> [Page excerpt]:
Content starts

Of the three goals for Ukraine in the above statement, the word “sovereignty” was missing. At the time of the Crimea takeover, the West was crying for the safeguarding Ukraine’s sovereignty while Russia insisted on the principle of self-determination. Xi reiterated China’s tacit agreement with Russia’s handling of the Crimea case when Putin initiated a telephone conversation on March 4, and Xi used a similar expression that the Crimea issue was “not from nowhere (偶然中有必然).” To balance this tacit understanding of Russia, Xi told Putin that he believed Russia would “help resolve the issue through political means and maintain regional peace and stability,” which both entrusted Putin to soft-land the crisis and avoided China’s direct mediation in the crisis resolution.

What’s to be done? China’s dilemma in the Ukraine crisis

China’s articulated neutrality, albeit not without preference, triggered a rather lively debate in China. Niu Jun (牛军) of Beijing University, for example, argued that “nobody understood” China’s publicly expressed neutrality regarding Ukraine. China wanted to support Russia, but not its military interference in Crimea; China pointed to the complexities of the Ukraine trap, but also wanted to emphasize Ukraine’s sovereignty and territorial integrity. In essence, China misjudged the Ukraine situation, and thus found itself in an unprecedentedly awkward situation (少见的尴尬). Separately, a Phoenix TV (PRC backed)  commentator in Hong Kong went so far as to say that the Russian military action in Crimea violated international law because “Russia has conveyed a clear and straightforward message that Moscow is capable of using military means to achieve political goals when dealing with international disputes. Russian military action in Crimea is an out-and-out military aggression that disrupts regional and international order.” On March 12, the more liberal Nanfang Dushi Bao (Southern City Daily) in Guangzhou published an article by it by columnist He Jingjun who questioned the legality behind Crimea’s referendum, and its union with Russia.

These arguments, however, were among the minority in China. A poll of 1,703 people conducted by the Global Times Global Poll Center on March 4 in seven cities including Beijing, Shanghai, Chengdu, and Shenyang indicated that nearly half of respondents supported Russia sending troops to Crimea and roughly 80 percent supported the move as they believed it was justified for Russia to fight back against the West infringing upon its interests. Some 35 percent of respondents were against Russian troops entering Crimea and nearly 20 percent did not hold a clear stance. “Most respondents support Russia sending troops to Crimea because they have seen the disasters that Western neo-interventionism brings upon the world,” said Wang Haiyun, a former military attaché to Russia, currently serving as the senior advisor at the China Institute for International Strategic Studies in Beijing. “They are disgruntled by the chaos such interference has given rise to and don’t want to see the turmoil spill into more regions.”

Content ends

Photo sets of single scenes:
Content starts

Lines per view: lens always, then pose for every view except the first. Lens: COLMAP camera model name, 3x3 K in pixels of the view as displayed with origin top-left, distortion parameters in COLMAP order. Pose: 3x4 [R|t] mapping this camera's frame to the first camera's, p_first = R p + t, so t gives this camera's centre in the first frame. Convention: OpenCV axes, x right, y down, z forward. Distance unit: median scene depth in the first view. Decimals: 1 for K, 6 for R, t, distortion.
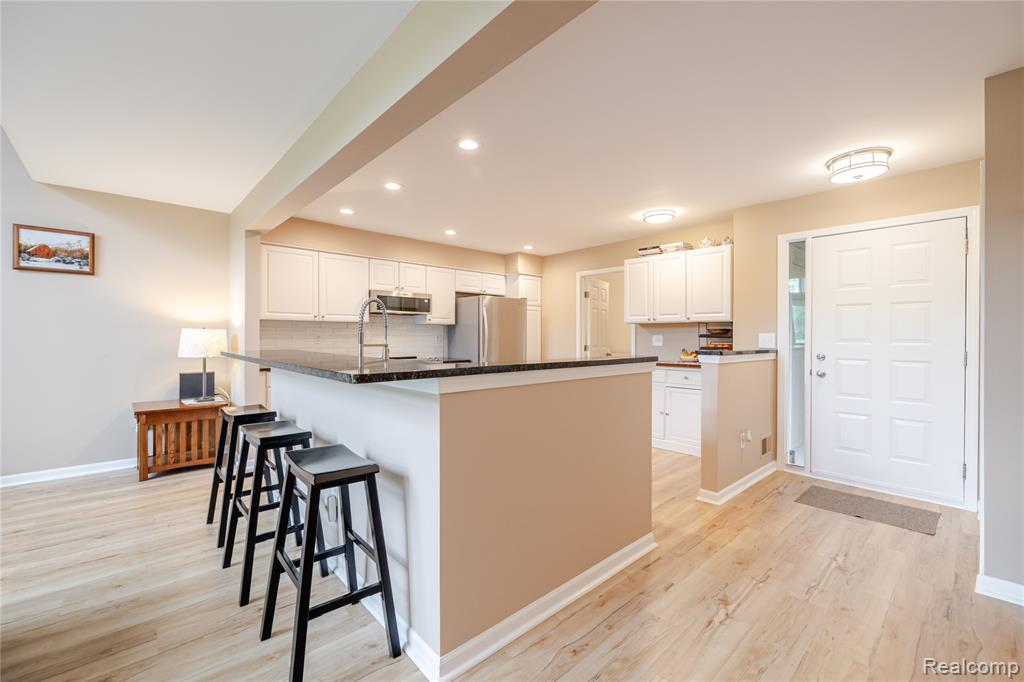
lens RADIAL K [[429.7, 0, 511.2], [0, 429.7, 331.9], [0, 0, 1]] dist [0.001628, 0.000211]
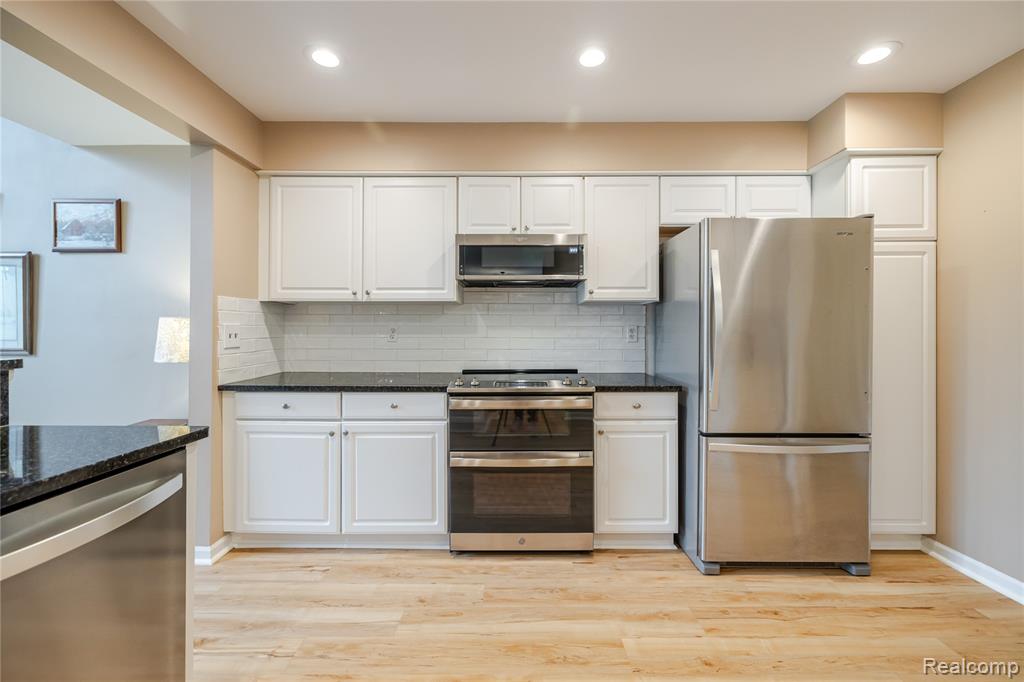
lens RADIAL K [[429.7, 0, 511.2], [0, 429.7, 331.9], [0, 0, 1]] dist [0.001628, 0.000211]
pose [[0.739965, -0.003901, -0.672634, 0.085943], [0.009989, 0.999937, 0.005190, 0.016550], [0.672571, -0.010559, 0.739957, 0.899605]]
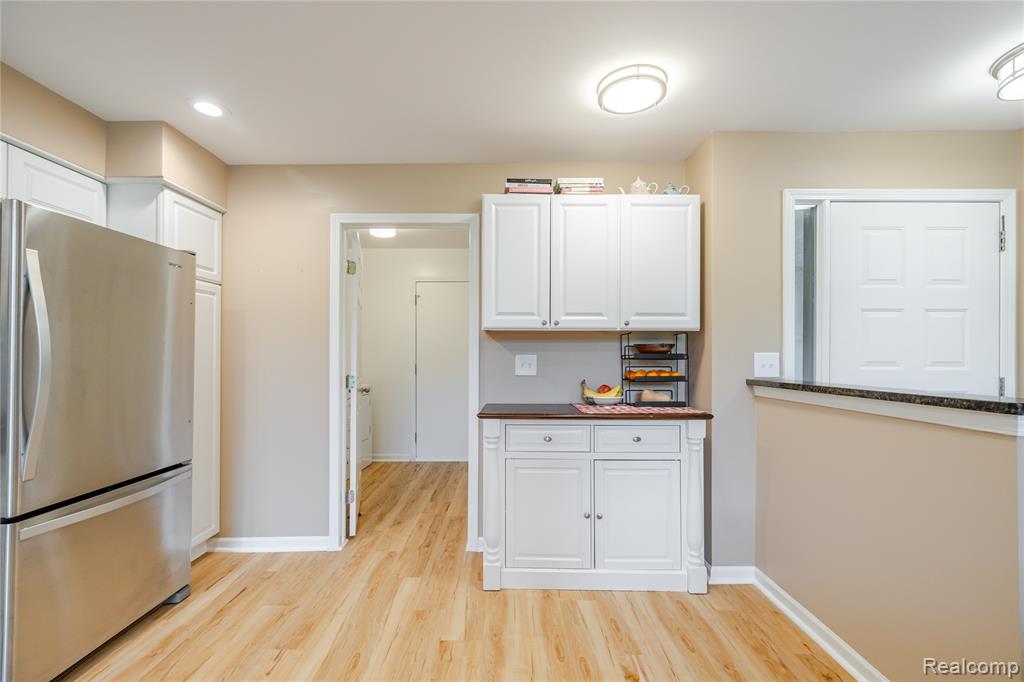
lens RADIAL K [[434.2, 0, 509.5], [0, 434.2, 352.3], [0, 0, 1]] dist [-0.000966, 0.000158]
pose [[0.675832, 0.001311, 0.737054, -0.089324], [-0.007193, 0.999963, 0.004817, 0.003364], [-0.737020, -0.008557, 0.675817, 0.903256]]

Content ends

> [What this exercise asks]:
a: Using the passage on China and the Ukraine crisis, answer these:
(i) On what date did Putin initiate a telephone conversation with Xi?
(ii) How many people took part in the Global Times Global Poll Center poll?
(iii) Which newspaper published He Jingjun's article on March 12?
b: In the passage on China and the Ukraine crisis, rewrite everything from "Of the three" down to "the crisis resolution.", putting "phone call" in place of "telephone conversation".
c: Condense the paragraph beginning "These arguments, however" from the passage on China and the Ukraine crisis into a bulleted list that keeps its main facts.

> [Solutions to the exercise]:
a:
(i) March 4
(ii) 1,703
(iii) Nanfang Dushi Bao (Southern City Daily) in Guangzhou

b:
Of the three goals for Ukraine in the above statement, the word “sovereignty” was missing. At the time of the Crimea takeover, the West was crying for the safeguarding Ukraine’s sovereignty while Russia insisted on the principle of self-determination. Xi reiterated China’s tacit agreement with Russia’s handling of the Crimea case when Putin initiated a phone call on March 4, and Xi used a similar expression that the Crimea issue was “not from nowhere (偶然中有必然).” To balance this tacit understanding of Russia, Xi told Putin that he believed Russia would “help resolve the issue through political means and maintain regional peace and stability,” which both entrusted Putin to soft-land the crisis and avoided China’s direct mediation in the crisis resolution.

c:
- Arguments critical of Russia's action in Crimea were a minority view in China.
- The Global Times Global Poll Center polled 1,703 people on March 4 in seven cities, including Beijing, Shanghai, Chengdu, and Shenyang.
- Nearly half of respondents supported Russia sending troops to Crimea. Roughly 80 percent supported the move because they believed Russia was justified in fighting back against the West infringing upon its interests.
- About 35 percent opposed Russian troops entering Crimea, and nearly 20 percent had no clear stance.
- Wang Haiyun is a former military attaché to Russia and senior advisor at the China Institute for International Strategic Studies. He said most respondents backed Russia because they had seen the disasters Western neo-interventionism brings. He added that they are disgruntled by the resulting chaos and do not want the turmoil to spill into more regions.